Necrotizing herpetic retinitis is a sight-threatening ocular emergency where rapid diagnosis and appropriate treatment with sensitive antiviral agents in the early stage of the disease is a must. PCR on aqueous humor sample allowed identification of the causative agent in ARN from 40% [16] to 86.4% [5] and these results were similar to our findings.

The first report of use of PCR in ophthalmology in India was by one of our authors [17] in 1993 for detection of CMV retinitis then after various literature have shown the PCR sensitivity for CMV retinitis to range from 91 to 95% [2, 5, 7, 18], and our present experience showed a sensitivity of 100% and specificity of 71% in CMV retinitis case.

Diagnosis of ocular toxoplasmosis is mainly clinical, and PCR analysis in patients with ocular toxoplasmosis is generally less sensitive than viral retinitis. Studies have shown variable sensitivity ranging from 27 to 85% [2, 19,20,21]. Reports from Brazil [22] have shown detection of Toxoplasma gondii DNA in an aqueous sample with qPCR in 37.2%, but in our scenario, out of five cases placed for PCR for identification of Toxoplasma gondii, all of them were negative. This poor sensitivity in detection of Toxoplasma gondii in our experience may be due to the inappropriate timing of test as chances of PCR positivity may be higher in early 2 weeks but we at tertiary level are dealing mainly with referred cases with late presentation. Secondly, this could be due to the difference in the strains of the toxoplasma and the use of in-house PCR primer. But we still believe that ocular toxoplasmosis is a clinical diagnosis and needs no laboratory investigations unless it presents in atypical pattern.

Endophthalmitis is caused by either endogenous or exogenous infection of various pathogens, mostly bacteria or fungi. We had used broad-range PCR test (16S and 18S RNA) and out of nine suspected cases of endophthalmitis, the pathogen were detected in all nine cases (Eubacterium in four, Panfungus in three, and P. acnes in two cases).

The stepwise regression pointed that decline in visual acuity was related in case of intermediate uveitis and panuveitis as compared to anterior and posterior uveitis. The p value of f test statistic was < 0.05, indicating that the model is a good fit in predicting final visual acuity.

Overall, PCR analysis in our study proved as an important diagnostic tool to establish, alter, or exclude any infectious etiology of uveitis. But correlation between the DNA load and prognosis still needs to be explained with further studies in future.
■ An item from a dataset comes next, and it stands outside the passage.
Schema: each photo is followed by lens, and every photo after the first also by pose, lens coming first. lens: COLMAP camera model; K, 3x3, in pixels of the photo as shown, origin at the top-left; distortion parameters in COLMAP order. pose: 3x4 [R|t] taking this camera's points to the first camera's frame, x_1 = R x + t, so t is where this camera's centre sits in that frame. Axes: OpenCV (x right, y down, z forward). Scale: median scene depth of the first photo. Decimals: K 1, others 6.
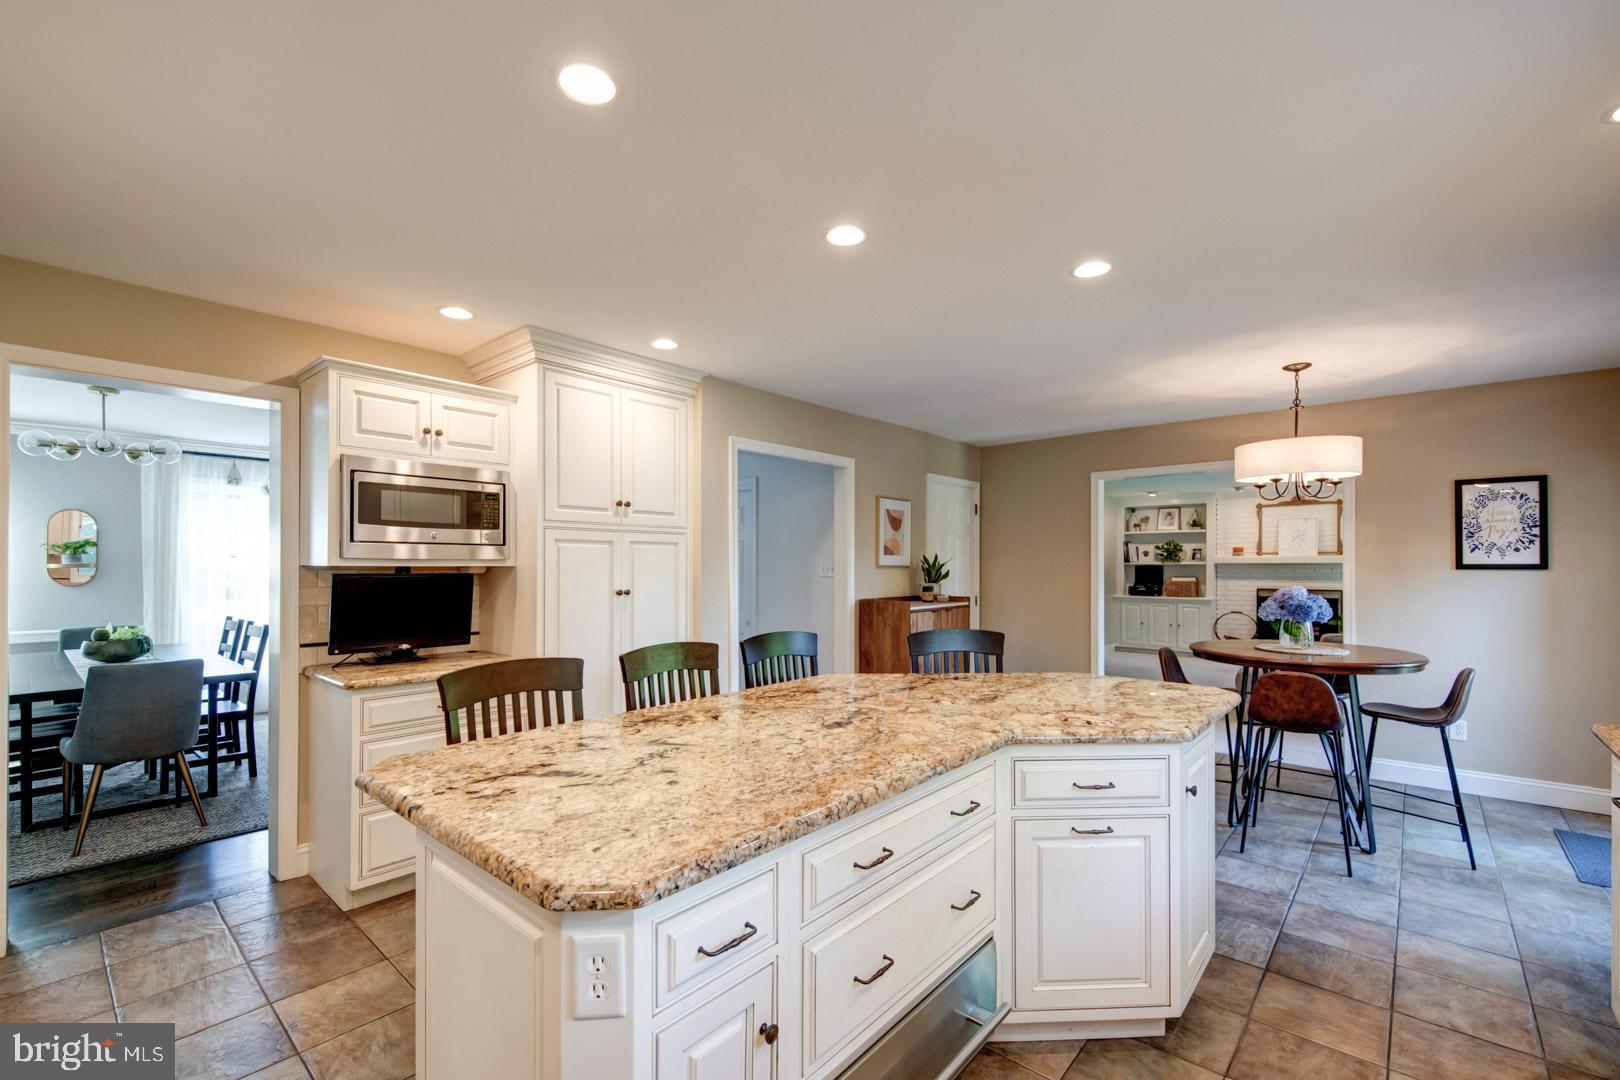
lens RADIAL K [[690.3, 0, 809.6], [0, 690.3, 562.2], [0, 0, 1]] dist [0.007508, -0.000169]
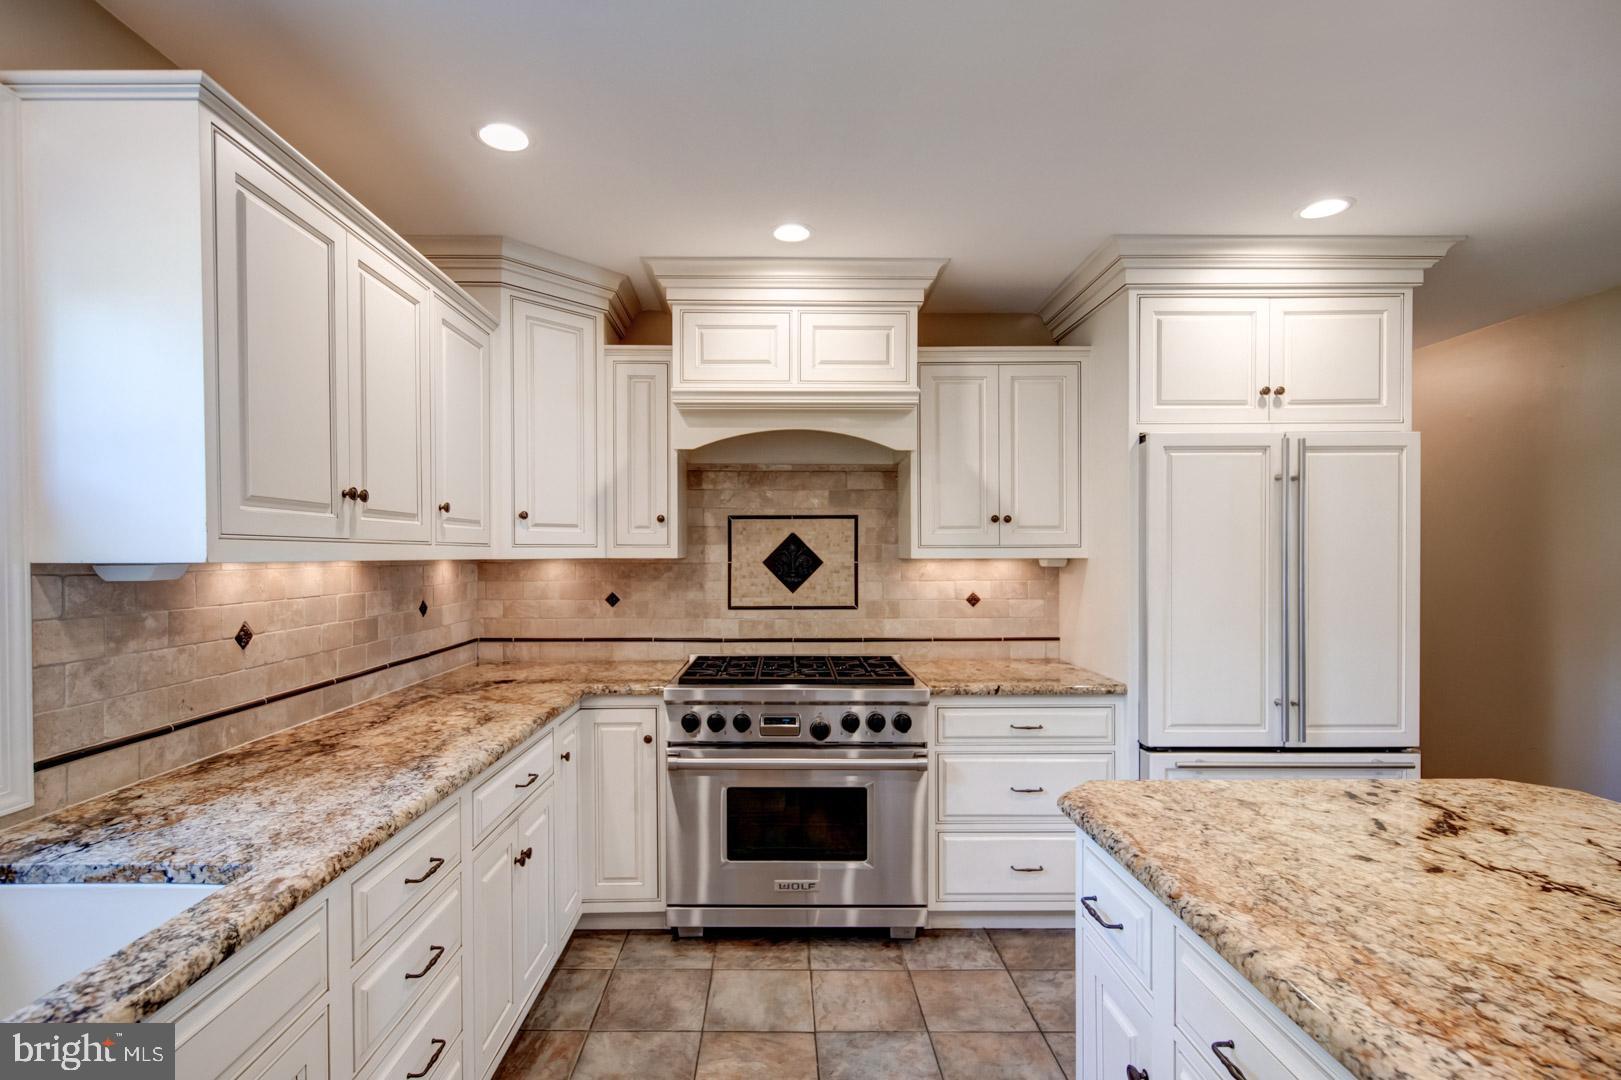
lens RADIAL K [[763.8, 0, 783.0], [0, 763.8, 566.1], [0, 0, 1]] dist [0.002996, -0.000337]
pose [[-0.750998, 0.009172, -0.660240, 0.265666], [0.001911, 0.999930, 0.011717, 0.001442], [0.660301, 0.007538, -0.750963, 0.407794]]
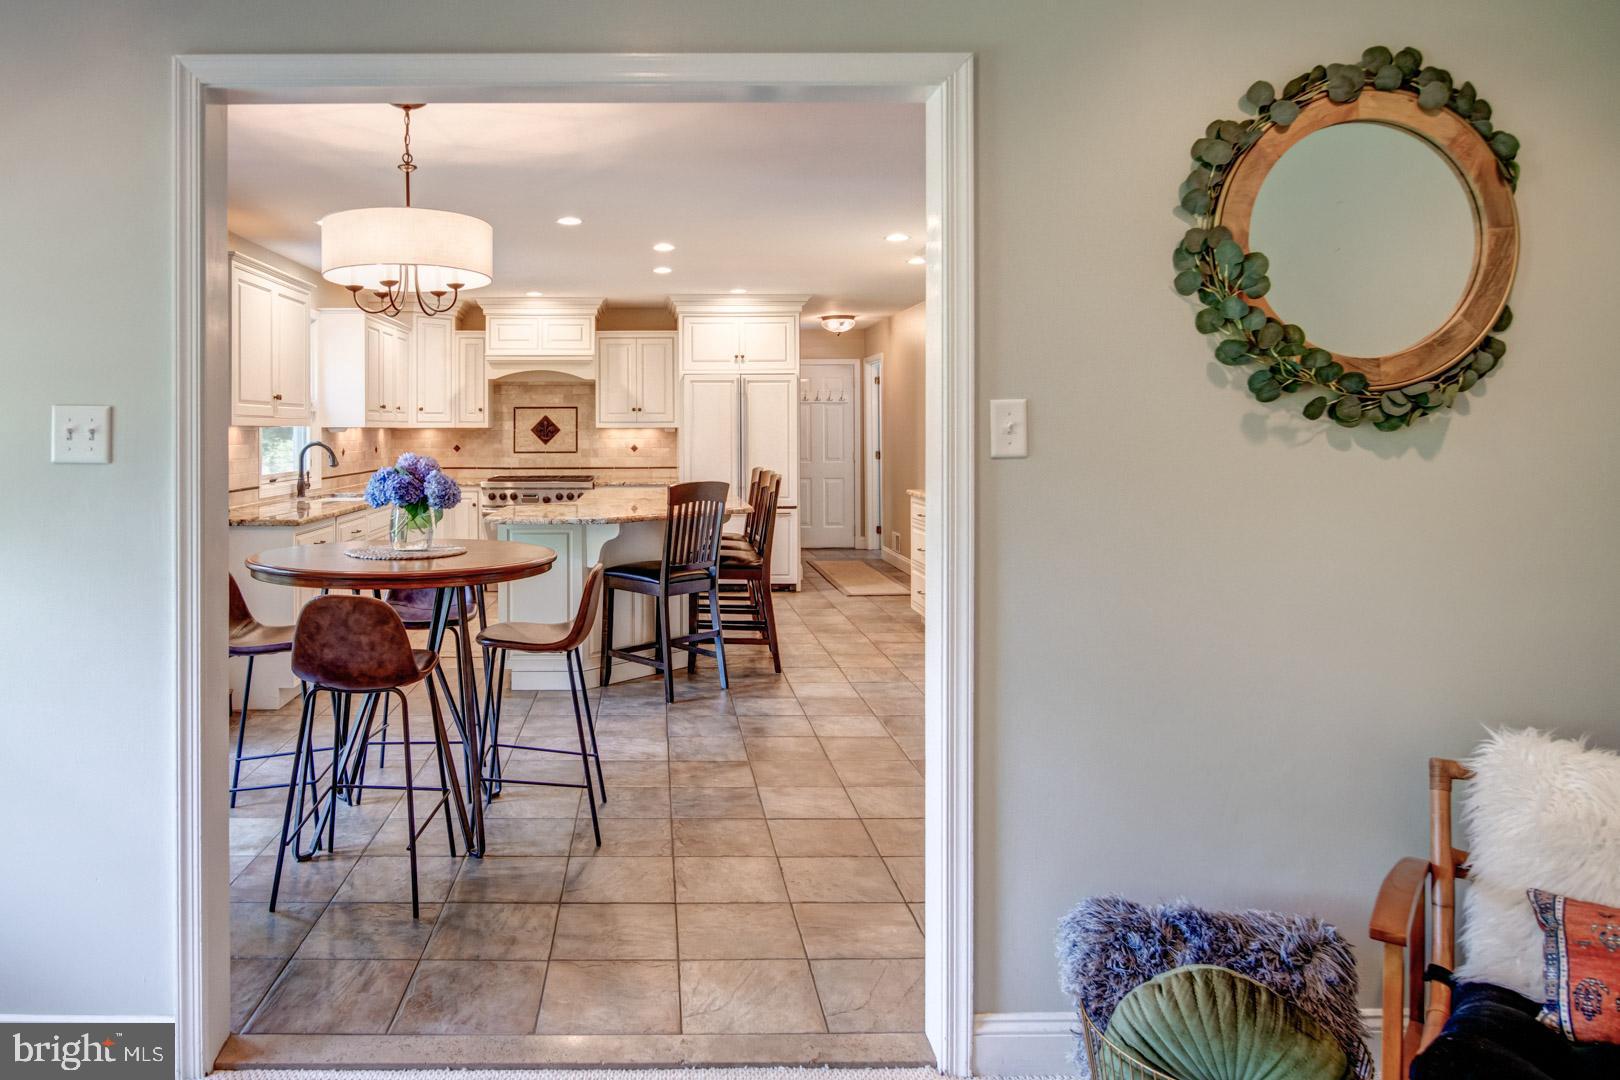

The major limitations of our study were retrospective, no controls for comparison, and criteria for performing PCR were not well specified. Moreover, our study was not a population-based study but a tertiary level referral center study which could have resulted in possible selection bias. Also, few patients had short-term follow-up and few had drop out to follow-up.

Another limitation was we did not use multiplex PCR so specific primers were used for individual organism. Hence, the results did not make it possible to include or exclude infections as the potential cause of an ocular disorder in a single attempt. However, multiplex PCR cannot quantitatively measure copy number of genomic DNA. So, comprehensive PCR system consisting of a combination of multiplex PCR and real-time PCR has recently been developed for intraocular fluids with the aim to diagnose infectious uveitis.

Conclusions

Accurate and timely etiological diagnosis is of utmost importance for the management of patients with uveitis. Though PCR testing of ocular fluid is an invasive procedure, its role in identifying the infectious etiology in uveitis disorders is remarkable, hence should be considered as an adjunct test in any suspected infectious uveitis.